SAT Stays SEBI Order Against Kishore Biyani, Future Group Entity
Kishore Biyani (Photographer: Dhiraj Singh/Bloomberg)

SAT Stays SEBI Order Against Kishore Biyani, Future Group Entity

The Securities Appellate Tribunal has stayed the market regulator’s order that restricted Future Group founder Kishore Biyani, his brother Anil Biyani and Future Corporate Resources Pvt., along with other individuals from accessing the securities market for a year.

A three-member bench led by Justice Tarun Agarwala, who heard the matter through video conferencing, stayed the effect and operation of Securities and Exchange Board of India’s order.
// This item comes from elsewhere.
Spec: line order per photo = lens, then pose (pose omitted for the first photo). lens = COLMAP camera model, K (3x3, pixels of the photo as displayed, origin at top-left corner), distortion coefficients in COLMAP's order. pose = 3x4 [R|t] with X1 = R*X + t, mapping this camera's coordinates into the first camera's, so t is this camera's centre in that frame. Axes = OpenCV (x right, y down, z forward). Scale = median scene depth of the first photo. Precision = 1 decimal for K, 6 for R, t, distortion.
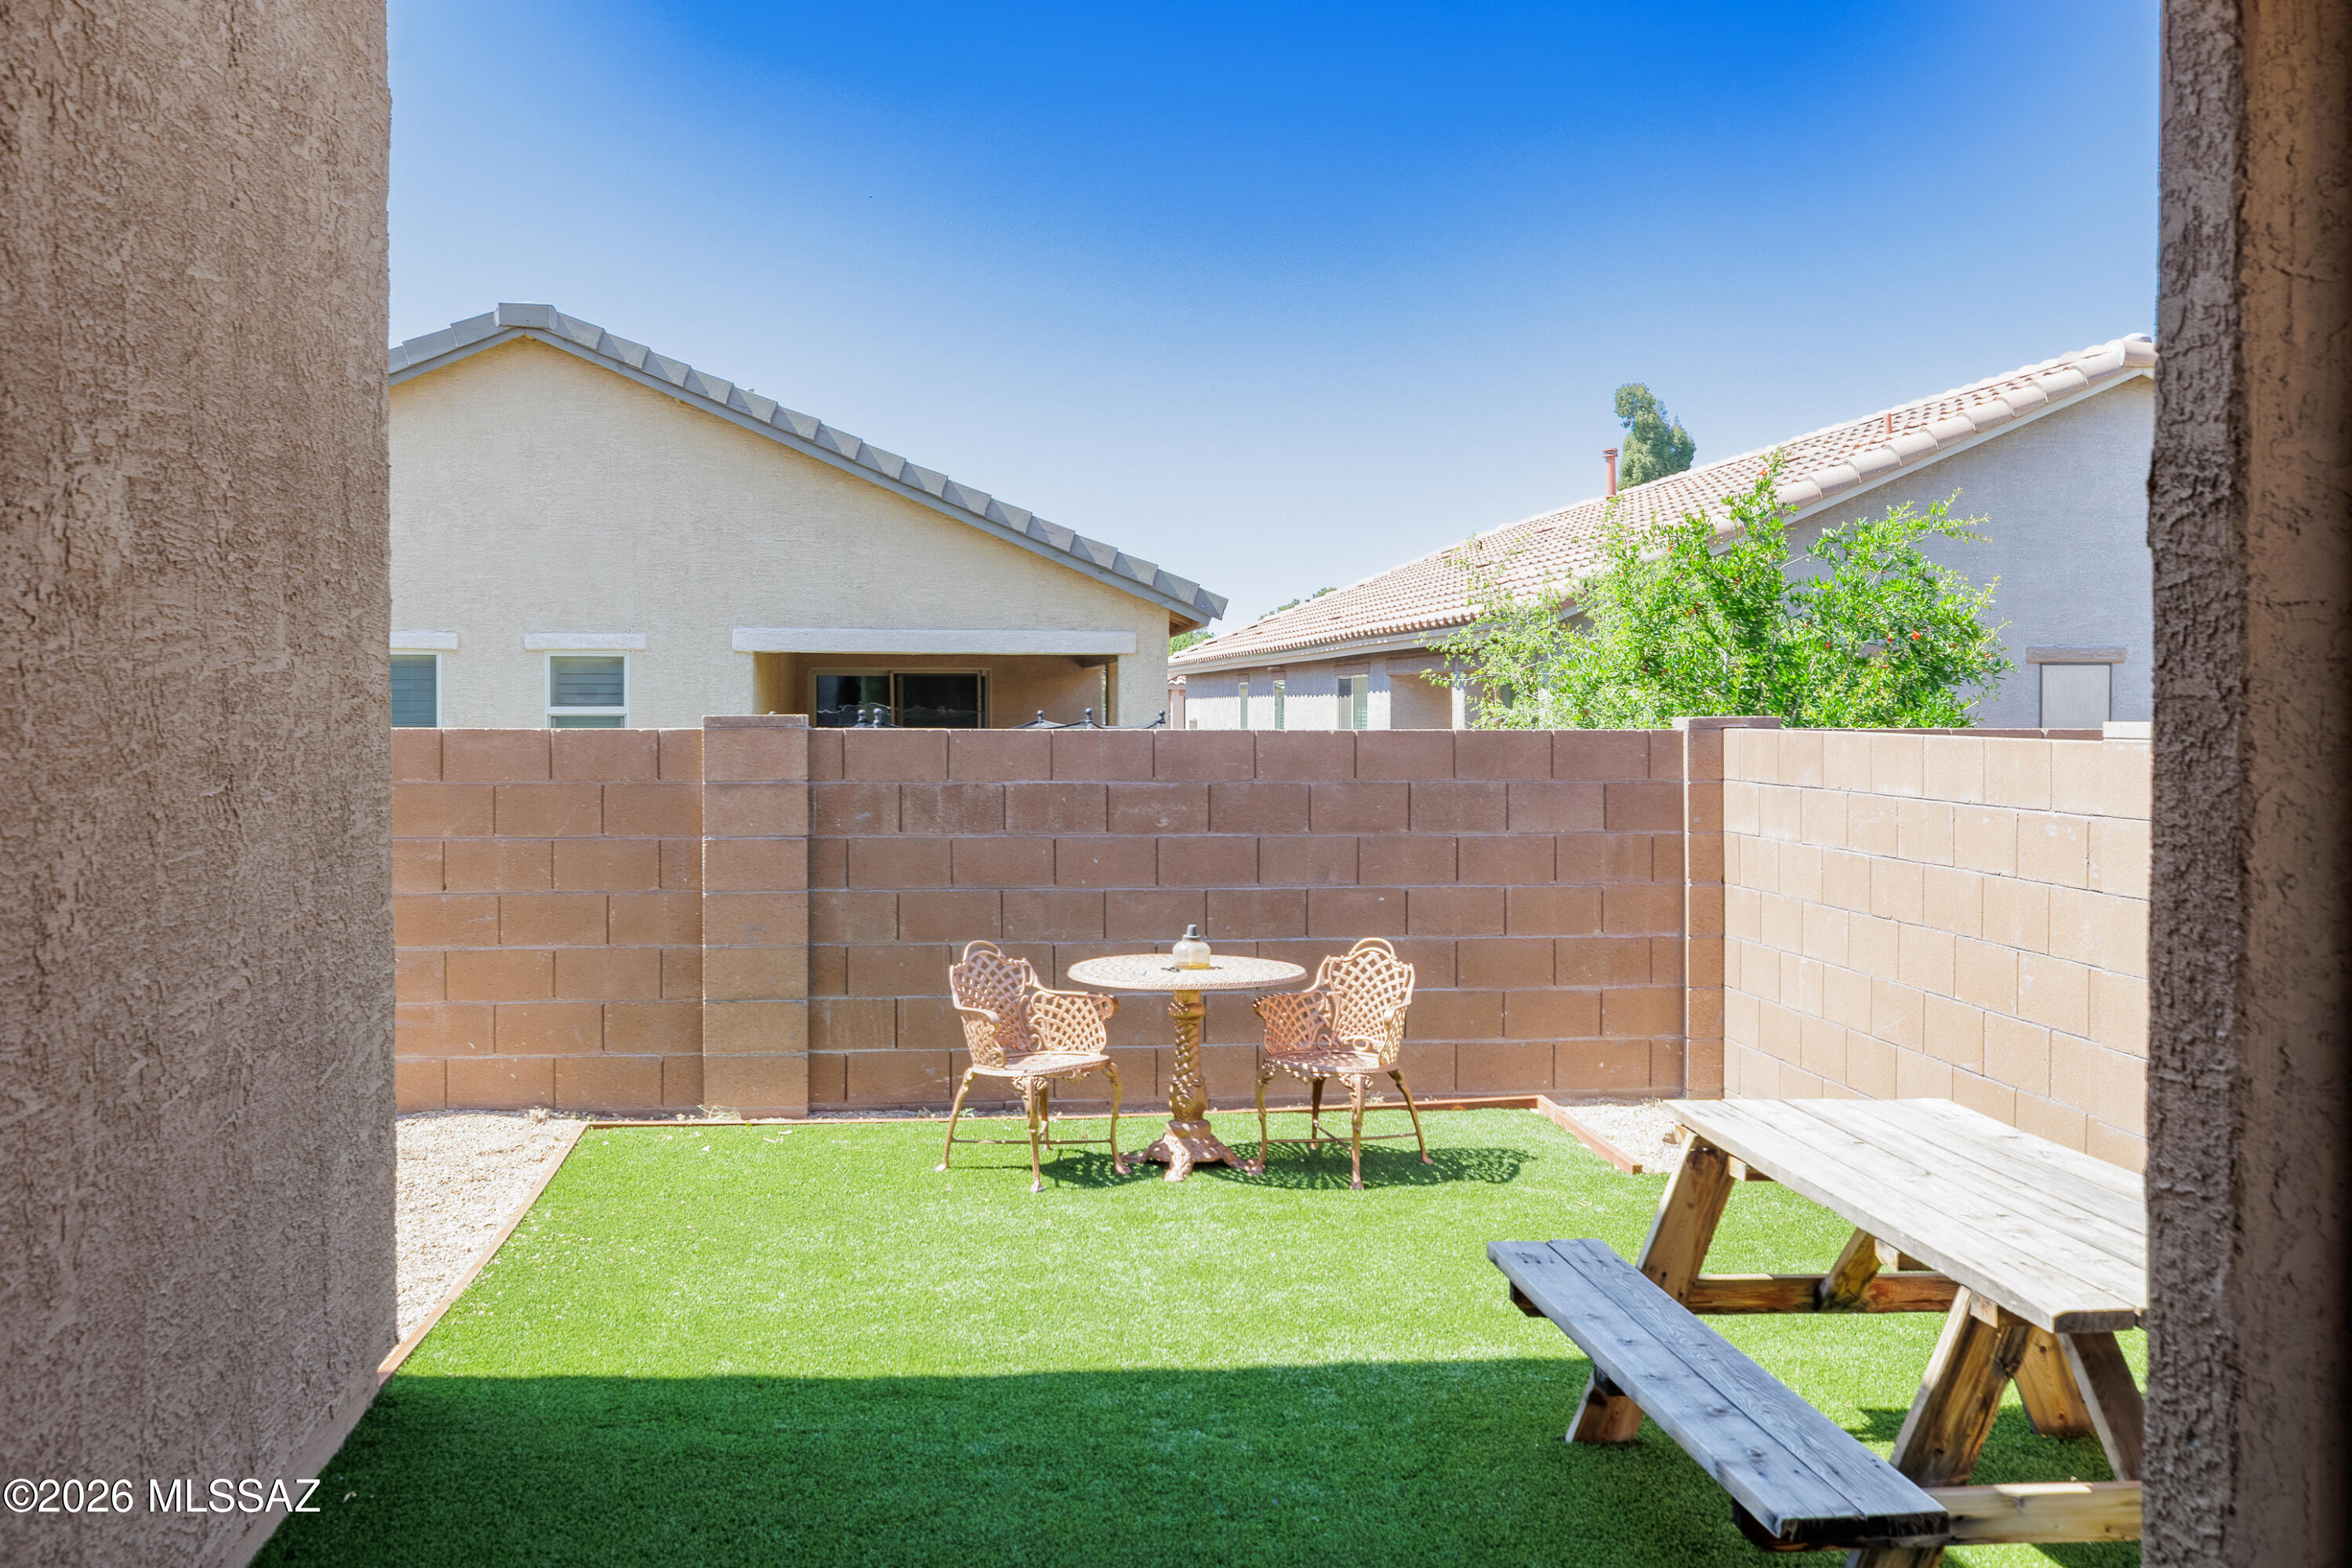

It has directed the entities to deposit an amount of Rs 11 crore and will hear the matter in April, as per the media release by Future Corporate Resources.

The SAT order is yet to be made public.

The case emanates from trading in Future Retail Ltd. shares prior to the announcement of a scheme of arrangement on April 20, 2017. The scheme of arrangement was between Future Retail, Bluerock eServices, Praxis Home Retail and their respective shareholders. It resulted in demerger of certain business from Future Retail and was expected to have a positive impact of Future Retail’s share price, according to the SEBI’s order.
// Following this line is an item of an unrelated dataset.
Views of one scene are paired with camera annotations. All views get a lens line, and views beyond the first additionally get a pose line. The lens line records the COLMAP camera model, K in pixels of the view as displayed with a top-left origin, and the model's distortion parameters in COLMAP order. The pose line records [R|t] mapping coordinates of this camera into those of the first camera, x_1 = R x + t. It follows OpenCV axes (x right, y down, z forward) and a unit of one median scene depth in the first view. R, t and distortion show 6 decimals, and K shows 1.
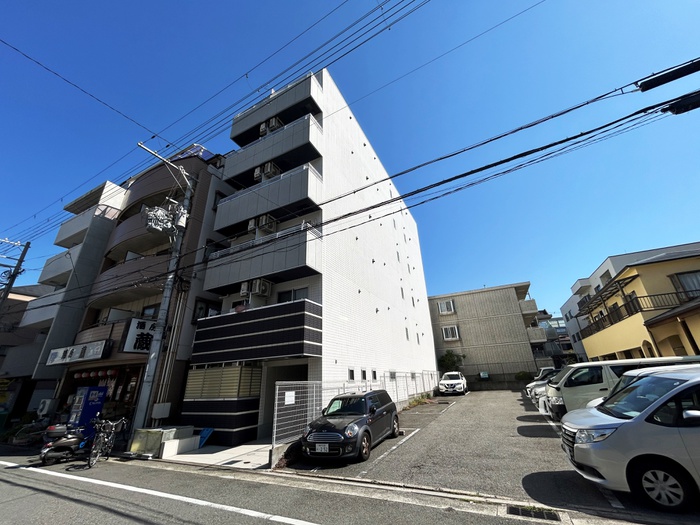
lens RADIAL K [[283.1, 0, 348.8], [0, 283.1, 261.1], [0, 0, 1]] dist [0.003410, -0.001121]
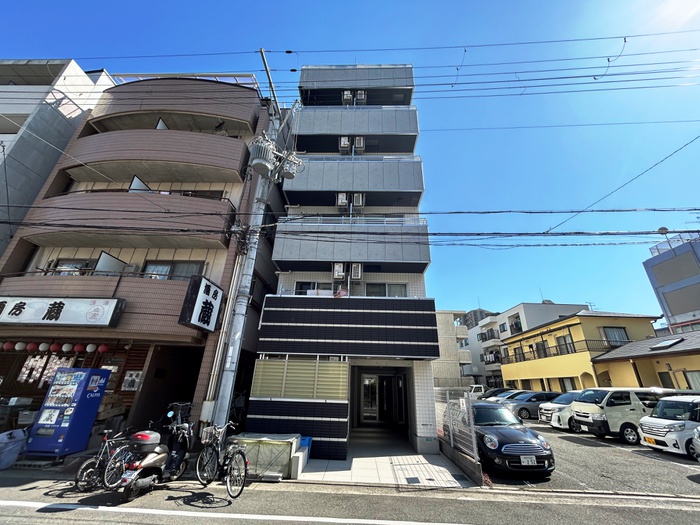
lens RADIAL K [[283.1, 0, 349.9], [0, 283.1, 261.1], [0, 0, 1]] dist [0.003410, -0.001121]
pose [[0.900318, 0.233367, 0.367378, -0.653496], [-0.228082, 0.971888, -0.058415, 0.111304], [-0.370682, -0.031200, 0.928235, 0.199808]]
SEBI had noted that Future Corporate Resources and FCRL Employee Welfare Trust purchased Future Retail’s shares prior to the public announcement of the scheme of arrangement. The trades were done by entities that were aware of the scheme and hence found to have traded while in possession of unpublished price sensitive information. The market regulator said in its order that the trades were authorised by Kishore and Anil Biyani and hence penalised the two.

At the hearing, Somasekhar Sundaresan, counsel for Kishore Biyani, cited an order in the Bharti Airtel case where the market regulator had exonerated the company saying that information published in newspapers is considered generally available information.

According to Future Corporate Resources’ media statement, he argued that:

  • The home furnishing business formed a miniscule part of the entire business of Future Retail and was thus hardly material for price discovery for shares of the retailer.

  • The actual terms of restructuring were initiated only in April 2017 while the purchase by the Biyanis were made in March to avail the creeping acquisition limits under the takeover regulations.

  • A generic reference to the term “information” is vague as the information about the transaction was in public domain and actual terms of the transaction were discussed and initiated only in April 2017, while the purchases were made in March that year.

But Ravi Kadam, senior counsel for SEBI, argued that the proximity of purchases by the entities pointed out an intent to benefit from information about the restructuring. Future Group in February 2017 had informed the stock exchanges that actual terms of the transaction had not been finalised, he said.

The stay granted by the tribunal will remain effective till the matter id decided. The case will now come up for hearing on April 12, 2021.

(Updates an earlier version to include details from Future Corporate Resources’ media statement.)